Review: Headhunters

In the midst of a glut of sombre, politically challenging Scandinavian crime dramas, Headhunters – while ticking the ‘Norwegian’ and ‘crime novel adaptation’ boxes – proves an awkward bedfellow for the likes of Stieg Larsson’s Millennium trilogy.

Morten Tyldum’s adaptation of Jo Nesbø’s novel veers from the sublime to the ridiculous, a slightly mad cocktail of genres and themes. Gritty crime thriller? Moody relationship drama? Screwball comedy? Elements of all three appear as eponymous headhunter and high-end art thief Roger Brown (played by Aksel Hennie, who can only be described as looking like the Norwegian love child of Conan O’Brien and Steve Buscemi) attempts to solve his financial woes with one last heist, and finds himself in a series of increasingly bizarre and grisly situations. Outwardly polished and confident, once the shit hits the proverbial fan Roger’s espionage skills prove to be somewhat lacking – or so we are led to believe.

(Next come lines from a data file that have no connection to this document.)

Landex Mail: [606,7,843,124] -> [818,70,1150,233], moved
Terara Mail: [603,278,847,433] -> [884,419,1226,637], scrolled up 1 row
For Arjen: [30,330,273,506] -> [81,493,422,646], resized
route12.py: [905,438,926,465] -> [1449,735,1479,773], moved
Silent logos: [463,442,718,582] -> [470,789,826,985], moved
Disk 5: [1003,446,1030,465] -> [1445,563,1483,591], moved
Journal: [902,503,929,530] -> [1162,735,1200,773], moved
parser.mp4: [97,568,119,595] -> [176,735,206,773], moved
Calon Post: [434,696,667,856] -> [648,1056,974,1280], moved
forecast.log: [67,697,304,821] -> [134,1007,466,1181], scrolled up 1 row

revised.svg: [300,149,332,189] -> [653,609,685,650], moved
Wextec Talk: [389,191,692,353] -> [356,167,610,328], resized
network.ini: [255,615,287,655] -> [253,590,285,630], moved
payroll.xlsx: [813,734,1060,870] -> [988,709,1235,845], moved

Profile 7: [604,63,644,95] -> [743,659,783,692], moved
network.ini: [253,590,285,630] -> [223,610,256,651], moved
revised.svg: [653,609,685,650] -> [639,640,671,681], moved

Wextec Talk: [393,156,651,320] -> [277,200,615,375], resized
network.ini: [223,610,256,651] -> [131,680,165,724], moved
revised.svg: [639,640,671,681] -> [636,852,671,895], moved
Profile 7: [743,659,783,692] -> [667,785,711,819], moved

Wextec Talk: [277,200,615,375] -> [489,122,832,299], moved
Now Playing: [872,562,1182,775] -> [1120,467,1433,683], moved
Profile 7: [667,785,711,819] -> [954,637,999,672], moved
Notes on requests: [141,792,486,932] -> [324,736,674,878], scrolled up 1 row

Having become accustomed to the dense, tightly knitted, slow-burn plots of both the aforementioned Swedish series and Danish TV shows such as Forbrydelsen (The Killing), Borgen and The Bridge, the film’s light-hearted opening is unexpected and refreshing. The clean lines and modern art of Roger’s 30 million kronor house are a world away from Lisbeth Salander’s murky Stockholm, and the narration and jazzy score nod to the conventions of the crime caper. Laying his cards out at the very beginning with a lesson in successful art thievery, Roger’s authoritative voice-over obliquely suggests he might actually be one step ahead. Its absence until the denouement means, however, that thoughts of trying to unravel the plot are largely forgotten, as his tangle with the wrong people leads him on a bizarre chase across what seems like half of Norway. Just as well, because the film turns out to be considerably cleverer than you might initially give it credit for.

The chase is peppered with spectacularly gruesome, almost laughable violence, vaguely reminiscent of the Coen brothers in its sheer improbability – one scene in particular, involving a large dog and the prongs of a forklift truck, drew chuckles from an audience who seemed to feel this was so bizarre it was okay to laugh. There are times when it feels like the film, unsure what it really wants to be, is trying a bit of everything and hoping something sticks. The problems in Roger’s relationship with his beautiful wife Diana, while yielding the occasional touching moment, are slightly textbook, and some of the most enjoyably wacky characters are only peripheral. Headhunters is redeemed, however, by its last five minutes. The resolution is neat and satisfying, stylistically and thematically circular, and makes you realise that it did know where it was going after all. Aside from its Scandinavian credentials, the film shares more DNA with screwball and black comedy than with its ‘Nordic noir’ cousins. For enjoyably bizarre entertainment, you could do far worse.